Da wir bis zu den Feuerwerken noch Zeit hatten, sind wir erst einmal zum Champs Elysée gefahren. Dort haben wir die Tribünen der morgendlichen Parade besichtigt und das Originalprogramm auf der Präsidententribüne gefunden. Weiter ging es die Geschäftsstraße entlang, wo Sylvia auf den letzten Drücker bei Louis Vuitton reinhuschen konnte.
Danach zur Metro-Station Pigalle und noch schnell eine kleine Stärkung bei McDonalds (es war irgendwie nicht der Tag der kulinarischen Höhepunkte 😉 )

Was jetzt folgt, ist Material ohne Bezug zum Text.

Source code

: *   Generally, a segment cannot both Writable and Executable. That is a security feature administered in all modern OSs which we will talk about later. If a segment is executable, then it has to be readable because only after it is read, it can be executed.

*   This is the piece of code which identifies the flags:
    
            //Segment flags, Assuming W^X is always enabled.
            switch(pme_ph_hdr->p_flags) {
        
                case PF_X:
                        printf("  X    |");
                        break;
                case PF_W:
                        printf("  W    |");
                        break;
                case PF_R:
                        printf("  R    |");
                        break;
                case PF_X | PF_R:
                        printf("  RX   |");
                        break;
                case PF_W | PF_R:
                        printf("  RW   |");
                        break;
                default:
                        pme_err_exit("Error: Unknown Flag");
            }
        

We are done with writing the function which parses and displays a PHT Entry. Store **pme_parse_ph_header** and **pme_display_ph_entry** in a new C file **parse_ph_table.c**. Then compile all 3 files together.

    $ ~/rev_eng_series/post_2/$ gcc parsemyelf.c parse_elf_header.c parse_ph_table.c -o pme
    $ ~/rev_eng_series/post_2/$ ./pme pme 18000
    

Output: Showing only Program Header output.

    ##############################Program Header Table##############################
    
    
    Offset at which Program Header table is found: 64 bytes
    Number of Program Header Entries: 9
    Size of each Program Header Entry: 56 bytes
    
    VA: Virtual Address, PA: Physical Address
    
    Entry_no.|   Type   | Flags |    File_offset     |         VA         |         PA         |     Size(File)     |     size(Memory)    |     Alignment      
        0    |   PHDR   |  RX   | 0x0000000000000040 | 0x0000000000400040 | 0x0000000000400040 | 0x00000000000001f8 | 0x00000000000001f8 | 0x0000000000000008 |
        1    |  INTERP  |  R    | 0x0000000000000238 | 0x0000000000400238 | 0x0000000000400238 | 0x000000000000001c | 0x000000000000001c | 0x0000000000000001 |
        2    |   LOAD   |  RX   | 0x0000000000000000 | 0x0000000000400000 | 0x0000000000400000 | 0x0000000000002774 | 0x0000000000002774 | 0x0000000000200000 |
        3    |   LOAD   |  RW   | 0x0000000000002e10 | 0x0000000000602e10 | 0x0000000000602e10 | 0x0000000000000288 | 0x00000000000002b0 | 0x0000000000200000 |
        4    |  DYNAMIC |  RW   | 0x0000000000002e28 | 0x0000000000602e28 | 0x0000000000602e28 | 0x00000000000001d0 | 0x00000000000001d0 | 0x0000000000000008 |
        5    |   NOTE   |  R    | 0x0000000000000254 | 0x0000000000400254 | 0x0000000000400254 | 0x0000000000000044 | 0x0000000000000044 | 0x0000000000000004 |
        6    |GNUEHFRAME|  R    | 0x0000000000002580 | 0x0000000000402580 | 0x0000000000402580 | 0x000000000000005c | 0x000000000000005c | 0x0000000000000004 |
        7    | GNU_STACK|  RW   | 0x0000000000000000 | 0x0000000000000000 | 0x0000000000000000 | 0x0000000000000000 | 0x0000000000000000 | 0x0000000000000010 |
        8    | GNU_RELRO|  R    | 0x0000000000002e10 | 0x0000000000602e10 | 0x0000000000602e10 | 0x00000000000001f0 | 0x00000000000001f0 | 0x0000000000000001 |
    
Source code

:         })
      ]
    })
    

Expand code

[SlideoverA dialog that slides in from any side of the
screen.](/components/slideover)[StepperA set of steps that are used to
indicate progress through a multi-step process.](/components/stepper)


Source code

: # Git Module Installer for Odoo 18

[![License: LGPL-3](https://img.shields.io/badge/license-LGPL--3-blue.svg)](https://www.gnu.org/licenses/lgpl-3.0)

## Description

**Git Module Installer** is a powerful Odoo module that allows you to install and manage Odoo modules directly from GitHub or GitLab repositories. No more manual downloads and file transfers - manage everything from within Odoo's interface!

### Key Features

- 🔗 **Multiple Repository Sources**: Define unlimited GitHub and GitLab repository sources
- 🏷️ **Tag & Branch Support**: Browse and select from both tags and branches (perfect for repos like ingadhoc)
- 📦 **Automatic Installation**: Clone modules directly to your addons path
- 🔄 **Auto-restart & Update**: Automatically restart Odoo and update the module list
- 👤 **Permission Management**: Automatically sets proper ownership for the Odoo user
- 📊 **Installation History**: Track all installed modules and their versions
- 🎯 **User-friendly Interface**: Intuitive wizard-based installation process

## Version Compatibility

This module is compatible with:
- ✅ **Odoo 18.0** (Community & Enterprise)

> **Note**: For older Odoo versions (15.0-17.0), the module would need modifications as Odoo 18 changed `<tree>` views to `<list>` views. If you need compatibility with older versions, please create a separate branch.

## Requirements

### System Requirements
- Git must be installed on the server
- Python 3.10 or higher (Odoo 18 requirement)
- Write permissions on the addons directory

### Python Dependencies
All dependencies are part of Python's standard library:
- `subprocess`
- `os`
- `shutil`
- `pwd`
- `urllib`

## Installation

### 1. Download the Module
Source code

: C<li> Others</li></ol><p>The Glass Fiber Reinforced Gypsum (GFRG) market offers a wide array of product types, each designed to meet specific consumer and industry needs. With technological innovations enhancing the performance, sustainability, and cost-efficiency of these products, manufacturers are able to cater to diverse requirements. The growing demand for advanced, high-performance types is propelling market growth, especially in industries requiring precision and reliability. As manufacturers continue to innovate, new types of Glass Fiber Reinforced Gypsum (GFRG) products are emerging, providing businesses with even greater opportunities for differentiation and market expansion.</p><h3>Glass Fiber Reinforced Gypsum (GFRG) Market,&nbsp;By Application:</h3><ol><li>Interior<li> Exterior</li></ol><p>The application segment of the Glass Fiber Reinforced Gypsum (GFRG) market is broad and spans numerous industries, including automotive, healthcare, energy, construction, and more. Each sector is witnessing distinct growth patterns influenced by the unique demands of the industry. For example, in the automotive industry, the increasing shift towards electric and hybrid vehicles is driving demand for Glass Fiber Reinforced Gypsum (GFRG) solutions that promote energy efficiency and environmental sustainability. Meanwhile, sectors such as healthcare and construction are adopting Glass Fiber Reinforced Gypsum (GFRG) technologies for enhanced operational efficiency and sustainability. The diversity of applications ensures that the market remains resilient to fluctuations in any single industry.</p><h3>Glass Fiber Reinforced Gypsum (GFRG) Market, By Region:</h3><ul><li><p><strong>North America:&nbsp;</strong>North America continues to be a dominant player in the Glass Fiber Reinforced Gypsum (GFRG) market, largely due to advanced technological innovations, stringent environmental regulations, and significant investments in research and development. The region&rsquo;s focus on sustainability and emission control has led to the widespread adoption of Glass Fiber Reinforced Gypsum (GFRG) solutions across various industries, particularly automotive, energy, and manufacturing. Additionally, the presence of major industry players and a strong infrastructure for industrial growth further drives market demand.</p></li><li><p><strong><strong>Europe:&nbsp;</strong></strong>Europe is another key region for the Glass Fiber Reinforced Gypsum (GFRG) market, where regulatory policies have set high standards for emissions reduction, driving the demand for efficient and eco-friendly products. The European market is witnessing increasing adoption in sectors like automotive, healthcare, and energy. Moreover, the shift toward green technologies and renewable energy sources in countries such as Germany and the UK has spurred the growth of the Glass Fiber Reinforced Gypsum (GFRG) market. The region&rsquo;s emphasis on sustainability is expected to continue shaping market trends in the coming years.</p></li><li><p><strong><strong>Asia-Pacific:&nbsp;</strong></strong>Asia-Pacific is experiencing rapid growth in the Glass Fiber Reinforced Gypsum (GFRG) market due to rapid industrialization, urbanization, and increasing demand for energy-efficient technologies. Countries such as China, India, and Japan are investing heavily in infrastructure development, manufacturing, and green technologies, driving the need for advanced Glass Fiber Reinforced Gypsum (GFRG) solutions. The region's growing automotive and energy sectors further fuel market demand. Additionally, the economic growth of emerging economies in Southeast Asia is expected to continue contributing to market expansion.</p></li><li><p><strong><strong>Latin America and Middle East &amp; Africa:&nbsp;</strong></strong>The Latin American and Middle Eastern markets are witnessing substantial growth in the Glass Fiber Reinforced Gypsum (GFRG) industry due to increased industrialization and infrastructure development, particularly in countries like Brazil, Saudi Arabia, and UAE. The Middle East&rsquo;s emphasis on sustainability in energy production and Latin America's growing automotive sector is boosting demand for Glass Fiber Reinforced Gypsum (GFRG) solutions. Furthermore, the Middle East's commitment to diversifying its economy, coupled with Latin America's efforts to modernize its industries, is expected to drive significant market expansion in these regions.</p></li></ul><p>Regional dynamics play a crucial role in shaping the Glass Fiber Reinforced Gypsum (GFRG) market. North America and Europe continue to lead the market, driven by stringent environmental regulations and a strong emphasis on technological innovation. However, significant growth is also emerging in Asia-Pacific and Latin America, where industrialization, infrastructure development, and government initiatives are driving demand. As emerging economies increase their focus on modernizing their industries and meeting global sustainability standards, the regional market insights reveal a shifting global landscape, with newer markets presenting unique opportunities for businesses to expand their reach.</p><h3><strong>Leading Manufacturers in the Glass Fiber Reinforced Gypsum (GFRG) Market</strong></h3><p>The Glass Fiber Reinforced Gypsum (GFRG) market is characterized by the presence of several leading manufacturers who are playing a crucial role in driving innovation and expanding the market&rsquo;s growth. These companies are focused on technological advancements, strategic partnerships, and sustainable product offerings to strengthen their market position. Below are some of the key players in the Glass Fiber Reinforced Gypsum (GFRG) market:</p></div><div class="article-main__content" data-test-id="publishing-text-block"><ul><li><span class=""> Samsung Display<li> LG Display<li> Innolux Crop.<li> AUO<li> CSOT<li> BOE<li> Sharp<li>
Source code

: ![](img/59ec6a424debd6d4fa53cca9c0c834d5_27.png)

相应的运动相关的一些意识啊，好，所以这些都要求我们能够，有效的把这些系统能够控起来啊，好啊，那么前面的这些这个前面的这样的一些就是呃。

Jetzt noch hoch zu Sacre Coeur und Sitzplätze direkt vor der Kirche erobert.
Hier hatten wir einen tollen Blick auf Paris im Sonnenuntergang.
Wir haben dann schön unser französisches Picknick ausgepackt. Der Wein war tatsächlich genießbar. Wir konnten auch zahlreiche Feuerwerke sehen, das große am Eiffelturm immerhin auch teilweise durch eine Baumlücke.
Als wir dann zurück am Hotel waren gab Sylvia das Ergebnis ihrer Zählung bekannt (und damit die Aufklärung für das Klettern): Ca. 1250 Stufen sind wir an dem Tag gelaufen. – Ich mit dem Nachmittagsspaziergang und dem Weg über die Treppe ins das Hotelzimmer im 6. Stock noch einiges mehr.
Morgen dann der dritte Versuch, in die Katakomben zu kommen und die Siegerehrung mit anschließendem Gala-Diner im Pariser Rathaus, dem Hôtel de Ville.